Flughafen Wien verzeichnet im April 2026 einen Rückgang der Passagierzahlen um 8,2 Prozent

Flughafen Wien verzeichnet im April 2026 einen Rückgang der Passagierzahlen um 8,2 Prozent

Mai 16, 2026
1 min. lesezeit

Im April 2026 verzeichnete der Flughafen Wien-Schwechat einen Rückgang der Passagierzahlen um 8,2 Prozent im Vergleich zum Vorjahr, was rund 2,58 Millionen Reisenden entspricht. Die Flughafen-Wien-Gruppe insgesamt erzielte einen moderateren Rückgang von 2,1 Prozent, gestützt durch Zuwächse an den Auslandstandorten Malta und Kosice.

Der Hauptgrund für den Rückgang sind die angespannten Sicherheitsbedingungen im Nahen Osten, wo die Passagierzahlen um über 83 Prozent auf knapp 17.000 Fluggäste einbrachen. Viele Airlines haben seit Ende Februar ihre Flugfrequenzen reduziert oder ganz eingestellt. Zudem spielte ein Kalendereffekt eine Rolle: Die Osterferien fielen in diesem Jahr in den März, während sie im Jahr 2025 noch im April stattfanden. Die Flughafenleitung hebt diesen kalenderbedingten Aspekt als signifikanten Einfluss auf die Passagierzahlen hervor.

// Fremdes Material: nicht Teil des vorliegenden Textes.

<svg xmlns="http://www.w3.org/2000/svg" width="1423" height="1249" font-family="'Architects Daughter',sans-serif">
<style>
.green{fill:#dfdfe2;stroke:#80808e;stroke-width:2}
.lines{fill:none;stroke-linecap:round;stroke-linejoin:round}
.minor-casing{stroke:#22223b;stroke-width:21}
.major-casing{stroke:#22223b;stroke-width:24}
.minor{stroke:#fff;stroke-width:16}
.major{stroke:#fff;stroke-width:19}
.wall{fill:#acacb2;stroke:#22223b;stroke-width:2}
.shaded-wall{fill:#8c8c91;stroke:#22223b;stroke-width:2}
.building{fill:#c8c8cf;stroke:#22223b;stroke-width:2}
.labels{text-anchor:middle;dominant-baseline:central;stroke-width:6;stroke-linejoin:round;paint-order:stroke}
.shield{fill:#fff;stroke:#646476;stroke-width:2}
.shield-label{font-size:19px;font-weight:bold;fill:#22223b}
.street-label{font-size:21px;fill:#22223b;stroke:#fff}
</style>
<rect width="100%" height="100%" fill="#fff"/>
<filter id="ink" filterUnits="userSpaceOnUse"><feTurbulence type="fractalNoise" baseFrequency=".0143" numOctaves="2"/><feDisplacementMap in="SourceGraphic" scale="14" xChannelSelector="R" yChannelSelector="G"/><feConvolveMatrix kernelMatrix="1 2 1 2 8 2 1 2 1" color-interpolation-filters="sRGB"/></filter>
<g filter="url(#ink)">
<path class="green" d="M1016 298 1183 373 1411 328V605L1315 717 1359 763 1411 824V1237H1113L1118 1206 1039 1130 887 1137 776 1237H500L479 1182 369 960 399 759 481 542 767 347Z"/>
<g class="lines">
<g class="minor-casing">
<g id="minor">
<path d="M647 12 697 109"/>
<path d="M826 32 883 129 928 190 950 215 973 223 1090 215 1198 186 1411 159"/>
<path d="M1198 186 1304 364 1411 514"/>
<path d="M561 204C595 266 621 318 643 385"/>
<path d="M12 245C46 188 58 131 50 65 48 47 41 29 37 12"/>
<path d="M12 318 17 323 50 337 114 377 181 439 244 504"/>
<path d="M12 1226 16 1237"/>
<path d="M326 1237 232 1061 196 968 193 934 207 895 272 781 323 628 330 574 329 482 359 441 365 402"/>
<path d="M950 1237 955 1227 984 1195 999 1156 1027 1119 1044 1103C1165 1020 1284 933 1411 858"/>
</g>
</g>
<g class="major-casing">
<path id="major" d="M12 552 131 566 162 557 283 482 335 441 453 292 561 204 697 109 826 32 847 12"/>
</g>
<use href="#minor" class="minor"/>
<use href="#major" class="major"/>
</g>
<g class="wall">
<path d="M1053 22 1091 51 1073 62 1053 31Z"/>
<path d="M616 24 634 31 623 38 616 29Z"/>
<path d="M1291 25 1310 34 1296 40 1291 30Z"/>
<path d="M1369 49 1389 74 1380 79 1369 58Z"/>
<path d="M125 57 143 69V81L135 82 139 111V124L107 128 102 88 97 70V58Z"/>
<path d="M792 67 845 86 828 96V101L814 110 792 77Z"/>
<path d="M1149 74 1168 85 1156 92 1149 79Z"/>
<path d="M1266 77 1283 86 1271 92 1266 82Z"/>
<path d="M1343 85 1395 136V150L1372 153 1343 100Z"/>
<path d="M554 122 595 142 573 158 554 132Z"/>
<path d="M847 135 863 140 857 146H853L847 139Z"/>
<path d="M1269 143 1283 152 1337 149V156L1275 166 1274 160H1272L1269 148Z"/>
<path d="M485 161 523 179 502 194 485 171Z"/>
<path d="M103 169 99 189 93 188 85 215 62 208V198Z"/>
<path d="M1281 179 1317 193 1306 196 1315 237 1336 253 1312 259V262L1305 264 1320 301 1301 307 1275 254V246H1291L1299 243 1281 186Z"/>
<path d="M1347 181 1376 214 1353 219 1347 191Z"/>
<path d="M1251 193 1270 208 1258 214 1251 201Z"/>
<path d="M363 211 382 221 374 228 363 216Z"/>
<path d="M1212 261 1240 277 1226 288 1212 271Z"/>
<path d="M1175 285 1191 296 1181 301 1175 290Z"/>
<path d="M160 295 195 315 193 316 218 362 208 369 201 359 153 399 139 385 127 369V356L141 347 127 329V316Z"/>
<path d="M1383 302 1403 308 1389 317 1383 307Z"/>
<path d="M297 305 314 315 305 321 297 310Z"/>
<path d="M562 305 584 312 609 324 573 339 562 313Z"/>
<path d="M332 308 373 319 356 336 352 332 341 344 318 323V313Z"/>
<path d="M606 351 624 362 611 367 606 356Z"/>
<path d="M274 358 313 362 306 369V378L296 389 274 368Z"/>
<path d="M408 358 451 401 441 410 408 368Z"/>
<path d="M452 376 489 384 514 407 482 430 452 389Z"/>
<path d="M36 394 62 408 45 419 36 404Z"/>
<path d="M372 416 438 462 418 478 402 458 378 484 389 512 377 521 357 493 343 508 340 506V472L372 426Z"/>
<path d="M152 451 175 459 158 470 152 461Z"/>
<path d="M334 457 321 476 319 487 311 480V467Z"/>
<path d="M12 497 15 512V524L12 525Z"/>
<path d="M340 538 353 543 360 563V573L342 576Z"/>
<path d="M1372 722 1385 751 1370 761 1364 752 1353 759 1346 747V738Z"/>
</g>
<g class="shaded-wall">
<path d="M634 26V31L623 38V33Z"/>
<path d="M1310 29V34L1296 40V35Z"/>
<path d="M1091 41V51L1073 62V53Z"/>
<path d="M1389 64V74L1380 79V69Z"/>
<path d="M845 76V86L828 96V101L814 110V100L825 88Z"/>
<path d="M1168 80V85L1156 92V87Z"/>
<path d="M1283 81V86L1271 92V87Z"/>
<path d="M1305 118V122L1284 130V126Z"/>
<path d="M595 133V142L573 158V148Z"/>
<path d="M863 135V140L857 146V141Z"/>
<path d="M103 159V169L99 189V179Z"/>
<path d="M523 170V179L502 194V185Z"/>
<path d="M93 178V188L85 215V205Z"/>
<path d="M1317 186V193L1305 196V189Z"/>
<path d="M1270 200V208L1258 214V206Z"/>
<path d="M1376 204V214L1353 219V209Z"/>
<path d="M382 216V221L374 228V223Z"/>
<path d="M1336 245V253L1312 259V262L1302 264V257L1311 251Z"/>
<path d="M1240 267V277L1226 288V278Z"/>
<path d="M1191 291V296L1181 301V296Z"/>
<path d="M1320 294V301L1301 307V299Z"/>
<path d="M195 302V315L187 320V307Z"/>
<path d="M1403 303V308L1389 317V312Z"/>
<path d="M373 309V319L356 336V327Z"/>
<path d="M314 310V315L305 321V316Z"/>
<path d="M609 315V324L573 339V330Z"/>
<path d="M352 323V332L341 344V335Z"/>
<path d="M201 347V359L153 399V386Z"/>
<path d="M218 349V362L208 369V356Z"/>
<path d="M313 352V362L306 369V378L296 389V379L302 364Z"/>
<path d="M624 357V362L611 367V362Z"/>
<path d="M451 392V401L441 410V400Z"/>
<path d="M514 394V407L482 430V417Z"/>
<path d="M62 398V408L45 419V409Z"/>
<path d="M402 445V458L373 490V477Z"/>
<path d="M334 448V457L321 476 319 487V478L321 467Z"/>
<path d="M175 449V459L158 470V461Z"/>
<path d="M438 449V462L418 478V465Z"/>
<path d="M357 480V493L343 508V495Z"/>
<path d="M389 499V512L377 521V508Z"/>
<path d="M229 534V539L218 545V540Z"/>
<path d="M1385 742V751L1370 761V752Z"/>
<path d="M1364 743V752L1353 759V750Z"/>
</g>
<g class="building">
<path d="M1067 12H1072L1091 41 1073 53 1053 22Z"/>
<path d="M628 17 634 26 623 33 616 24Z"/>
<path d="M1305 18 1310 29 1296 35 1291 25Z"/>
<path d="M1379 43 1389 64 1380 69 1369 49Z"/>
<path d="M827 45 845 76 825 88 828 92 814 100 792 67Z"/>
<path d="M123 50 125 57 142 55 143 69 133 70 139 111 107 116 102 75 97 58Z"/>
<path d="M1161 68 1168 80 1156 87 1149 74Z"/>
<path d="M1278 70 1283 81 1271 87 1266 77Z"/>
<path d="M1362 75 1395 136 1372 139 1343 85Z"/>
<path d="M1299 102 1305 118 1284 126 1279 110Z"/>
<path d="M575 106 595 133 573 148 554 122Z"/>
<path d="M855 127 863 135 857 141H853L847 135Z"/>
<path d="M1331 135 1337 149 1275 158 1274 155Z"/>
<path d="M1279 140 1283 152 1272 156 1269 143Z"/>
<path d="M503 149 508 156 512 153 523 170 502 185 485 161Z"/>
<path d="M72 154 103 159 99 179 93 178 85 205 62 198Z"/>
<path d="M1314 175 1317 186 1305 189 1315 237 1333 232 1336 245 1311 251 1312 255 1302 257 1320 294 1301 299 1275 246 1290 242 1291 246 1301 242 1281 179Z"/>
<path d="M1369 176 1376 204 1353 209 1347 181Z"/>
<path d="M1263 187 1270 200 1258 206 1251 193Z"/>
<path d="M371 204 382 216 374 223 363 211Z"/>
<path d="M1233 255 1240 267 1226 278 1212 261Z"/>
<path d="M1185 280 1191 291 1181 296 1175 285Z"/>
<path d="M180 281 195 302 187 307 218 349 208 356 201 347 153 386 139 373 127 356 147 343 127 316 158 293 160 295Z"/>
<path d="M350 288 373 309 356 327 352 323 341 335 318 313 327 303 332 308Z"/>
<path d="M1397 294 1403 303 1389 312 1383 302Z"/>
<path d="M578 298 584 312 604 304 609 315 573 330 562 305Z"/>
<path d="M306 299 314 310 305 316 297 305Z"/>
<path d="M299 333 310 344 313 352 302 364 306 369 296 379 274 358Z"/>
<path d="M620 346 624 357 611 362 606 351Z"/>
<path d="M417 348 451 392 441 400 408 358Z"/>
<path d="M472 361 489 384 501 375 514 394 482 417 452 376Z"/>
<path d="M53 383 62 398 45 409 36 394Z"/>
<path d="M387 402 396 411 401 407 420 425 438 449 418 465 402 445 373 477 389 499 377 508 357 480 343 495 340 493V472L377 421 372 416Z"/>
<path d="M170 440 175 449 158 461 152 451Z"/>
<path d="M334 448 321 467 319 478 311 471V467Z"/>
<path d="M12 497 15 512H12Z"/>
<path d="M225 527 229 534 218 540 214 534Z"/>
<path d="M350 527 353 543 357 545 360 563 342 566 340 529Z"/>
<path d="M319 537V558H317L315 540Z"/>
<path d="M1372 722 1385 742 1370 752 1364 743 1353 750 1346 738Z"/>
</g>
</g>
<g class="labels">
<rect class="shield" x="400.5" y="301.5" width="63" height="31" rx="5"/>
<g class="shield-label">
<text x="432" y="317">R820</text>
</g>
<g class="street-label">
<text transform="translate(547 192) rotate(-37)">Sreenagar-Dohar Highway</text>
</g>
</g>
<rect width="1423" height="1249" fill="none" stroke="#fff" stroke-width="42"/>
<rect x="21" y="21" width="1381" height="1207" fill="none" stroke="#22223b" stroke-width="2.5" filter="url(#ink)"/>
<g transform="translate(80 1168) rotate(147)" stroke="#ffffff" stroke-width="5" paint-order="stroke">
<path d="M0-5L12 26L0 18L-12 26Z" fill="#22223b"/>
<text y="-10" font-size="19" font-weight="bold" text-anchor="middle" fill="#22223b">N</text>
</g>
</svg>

Zahlreiche europäische Regionen zeigen ebenfalls negative Trends, wobei Osteuropa einen Rückgang von 16,7 Prozent verzeichnete. Westeuropa blieb mit einem Minus von 2,3 Prozent relativ stabil. Positiv zu vermerken ist jedoch ein Anstieg um sieben Prozent im Fernen Osten, was auf eine Erholung in diesem Markt hinweist.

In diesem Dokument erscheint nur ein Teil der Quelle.